En se situant en aval de la construction des savoirs, Nicolas Verdier s’intéresse à un autre aspect de la pensée géographique. Il s’interroge sur l’identité du lectorat des livres de géographie entre la fin du XVIIesiècle et le début du XIXe siècle. Malgré les nombreuses difficultés pour en cerner les contours, il parvient par le croisement de différentes démarches à reconstituer le poids des ouvrages de géographie dans l’ensemble des publications et des savoirs de l’époque, à mettre en évidence le lectorat dont se réclame leurs auteurs, et à analyser les annonces de publications qui paraissent dans la presse en prenant l’exemple du Mercure galant(puis français).
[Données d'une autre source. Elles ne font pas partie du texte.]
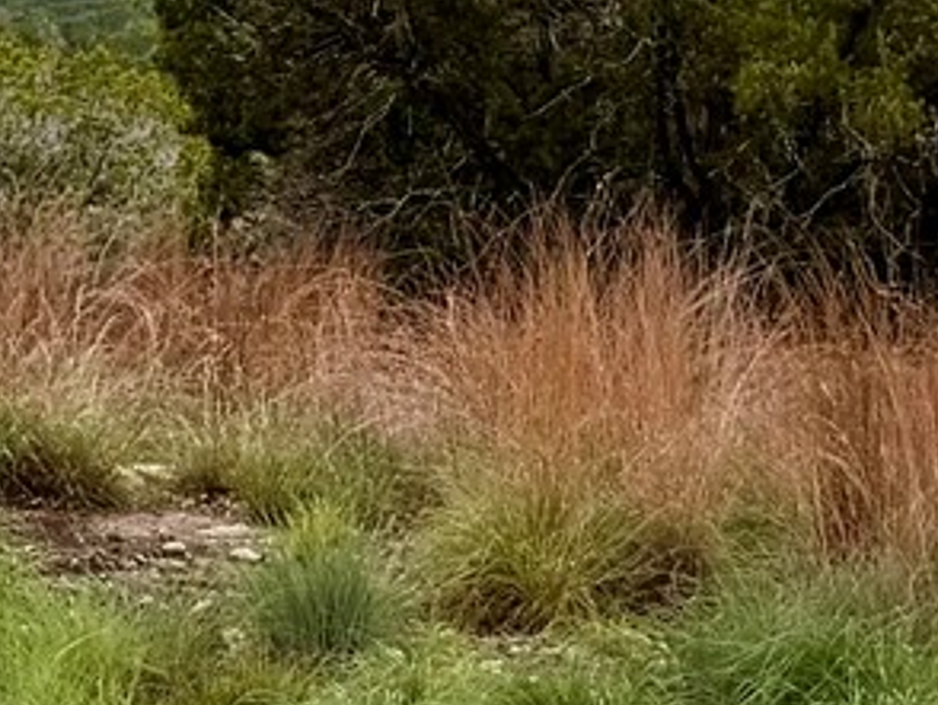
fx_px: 4529
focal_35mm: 167
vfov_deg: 8.9
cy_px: 13
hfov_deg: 11.8
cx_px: 290
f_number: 1.78
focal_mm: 6.76
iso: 80
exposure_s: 1/967
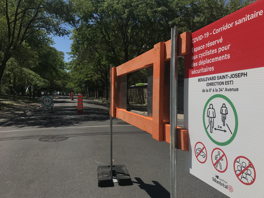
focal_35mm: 28
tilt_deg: -0.7
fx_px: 214
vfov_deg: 49.7
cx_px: 132
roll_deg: -0.7
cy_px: 99
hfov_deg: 63.4
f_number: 1.8
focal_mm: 3.99
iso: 25
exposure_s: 1/5650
Par cette réflexion sur les usages des savoirs, il montre de quelle manière les livres de géographie deviennent de plus en plus nombreux et s’imposent dans les bibliothèques, trouvent leurs publics, même si la discipline ne s’institutionnalise que très lentement, à la fin du XIXe siècle dans le cas français.
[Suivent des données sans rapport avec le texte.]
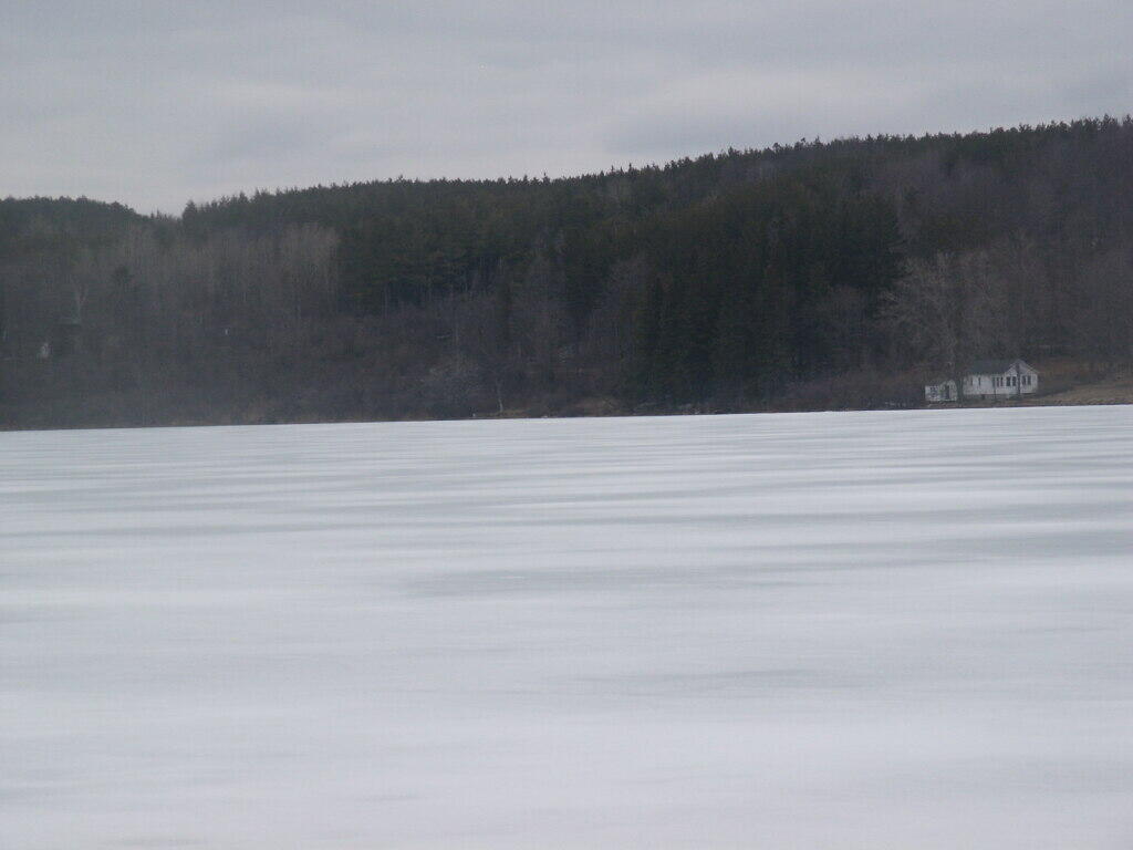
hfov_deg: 14.2
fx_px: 4550
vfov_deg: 10.7
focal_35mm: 139
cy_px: 425
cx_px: 566
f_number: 8
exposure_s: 1/125
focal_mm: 28.23
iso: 64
Lucie Haguet aborde d’un autre aspect des savoirs géographiques. À partir de l’étude de Jean-Baptiste d'Anville, elle étudie l’effet de la réputation, voire de la célébrité, de ce géographe des Lumières. Elle révèle la façon dont il a travaillé à sa notoriété pour mettre en avant la qualité de ses cartes, et en se construisant une image de rigueur, de savant solitaire totalement dédié à son travail, et en faisant jouer ses cercles de sociabilités. Il jouit progressivement d’une grande réputation qui contribue incontestablement à l’insérer dans des réseaux puissants, ce qui lui permet, en retour, d’accroître ses moyens financiers et d’accéder à des informations géographiques plus nombreuses et de plus grande qualité. Cela amène Lucie Haguet à s’interroger sur la fabrique sociale des « grands hommes » et la construction d’une discipline qui peine alors à s’imposer dans les institutions officielles. Il s’agit bien d’une autre manière de penser les savoirs géographiques, ici à l’échelle sociétale, en se questionnant sur la façon dont ils sont reçus, comment sont perçus les géographes, et de quelle manière se construit leur légitimité sociale et intellectuelle.
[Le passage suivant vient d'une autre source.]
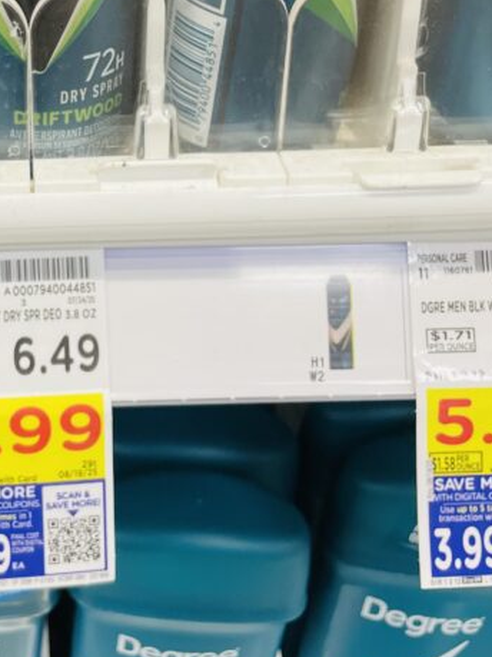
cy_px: 56
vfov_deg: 31.5
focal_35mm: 58
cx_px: 41
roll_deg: +1.1
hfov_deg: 24.4
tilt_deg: -28.3
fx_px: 1100
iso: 64
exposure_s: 1/60
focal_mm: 4.2
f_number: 1.6
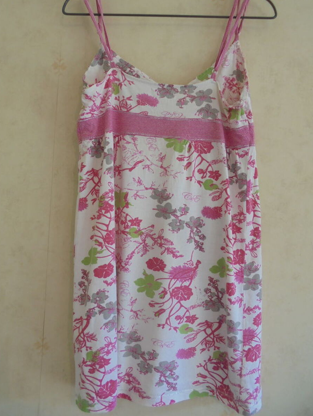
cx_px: 153
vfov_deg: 61.6
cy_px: 192
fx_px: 349
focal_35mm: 29
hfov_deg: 48.2
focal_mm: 4.6
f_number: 3.5
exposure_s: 1/40
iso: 100
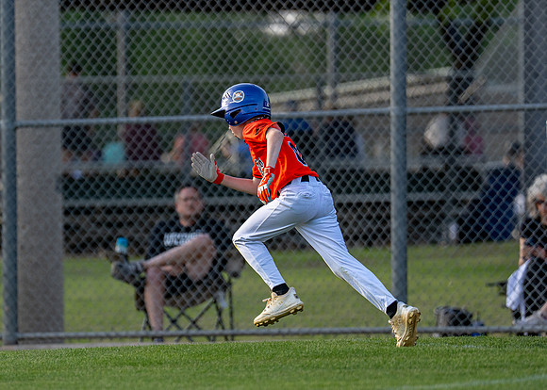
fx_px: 5955
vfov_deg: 3.8
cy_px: 199
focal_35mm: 383
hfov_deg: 5.3
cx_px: 191
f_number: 2.8
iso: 400
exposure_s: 1/2000
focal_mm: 200
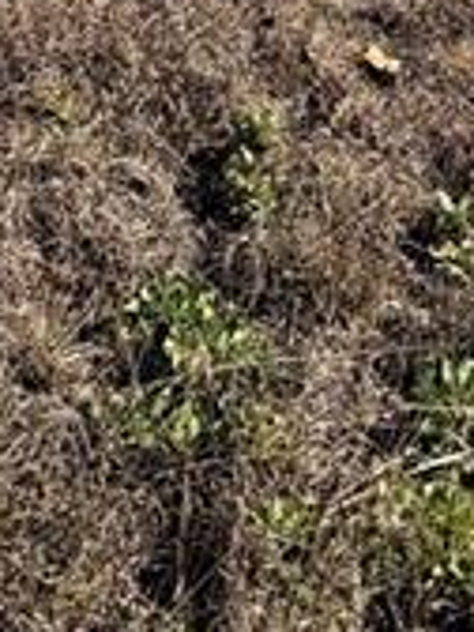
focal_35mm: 110
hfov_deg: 13.2
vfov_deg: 15.2
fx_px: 2008
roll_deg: -1.3
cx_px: -26
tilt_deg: -18.6
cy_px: -538
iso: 80
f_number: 1.78
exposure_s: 1/4975
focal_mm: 6.76
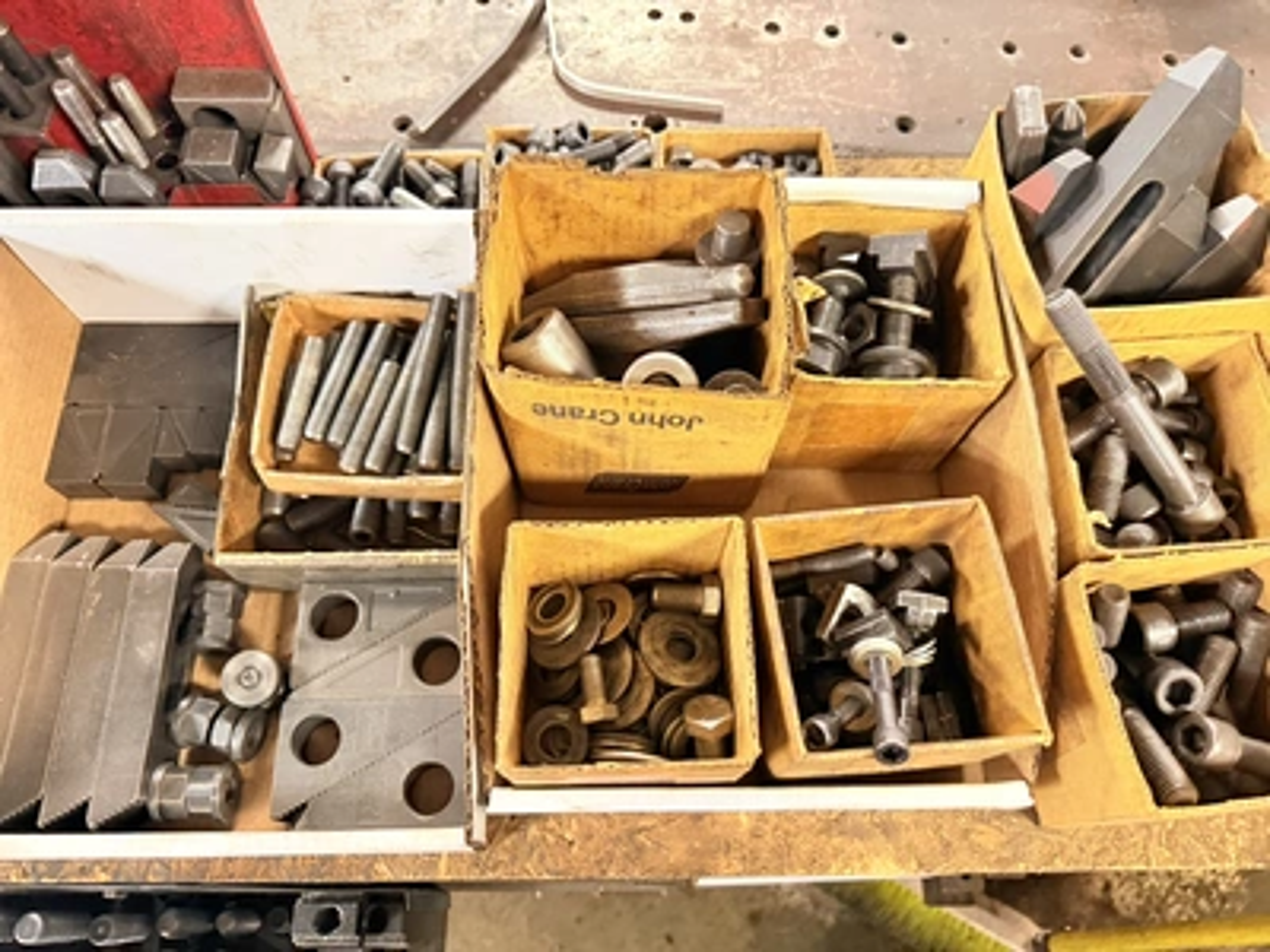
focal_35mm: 24
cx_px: 635
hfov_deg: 71.6
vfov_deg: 56.8
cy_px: 476
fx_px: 881
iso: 320
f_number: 1.78
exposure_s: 1/60
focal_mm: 6.76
Samia Ounoughi aborde, avec originalité, un dernier aspect des savoirs géographiques. À partir de l’étude de l’ensemble des articles de la revue de l’Alpine Club de Londres parus dans la seconde moitié du XIXe siècle, elle étudie les conditions expérimentales, sociales et intellectuelles de la création de nouveaux savoirs sur les Alpes par les Britanniques, « du piolet à la plume ». Au carrefour de la géographie, de la cartographie et de l’histoire du voyage et de la langue, elle se positionne dans une démarche résolument interdisciplinaire, et applique les méthodologies linguistiques de l’anglistique à l’analyse des savoirs géographiques. Ainsi, par l’analyse du discours, elle sonde les réflexions contemporaines sur les savoirs géographiques en construction. Elle aborde la topogenèse, et plus particulièrement le phénomène qu’elle propose d’appeler la « toponymation », et le métadiscours sur la création des cartes géographiques. Elle démontre ainsi que, si la géo-graphie est littéralement « l’écriture de la terre », il est nécessaire de disséquer la langue afin de sonder la construction de ce discours pour mieux comprendre l’agencement de la pensée géographique entre l’expérience de l’alpiniste, la rigueur du scientifique et la créativité de l’écrivain.



Enfin, Axelle Chassagnette reprend certains éléments saillants de cette réflexion collective pour en proposer quelques prolongements.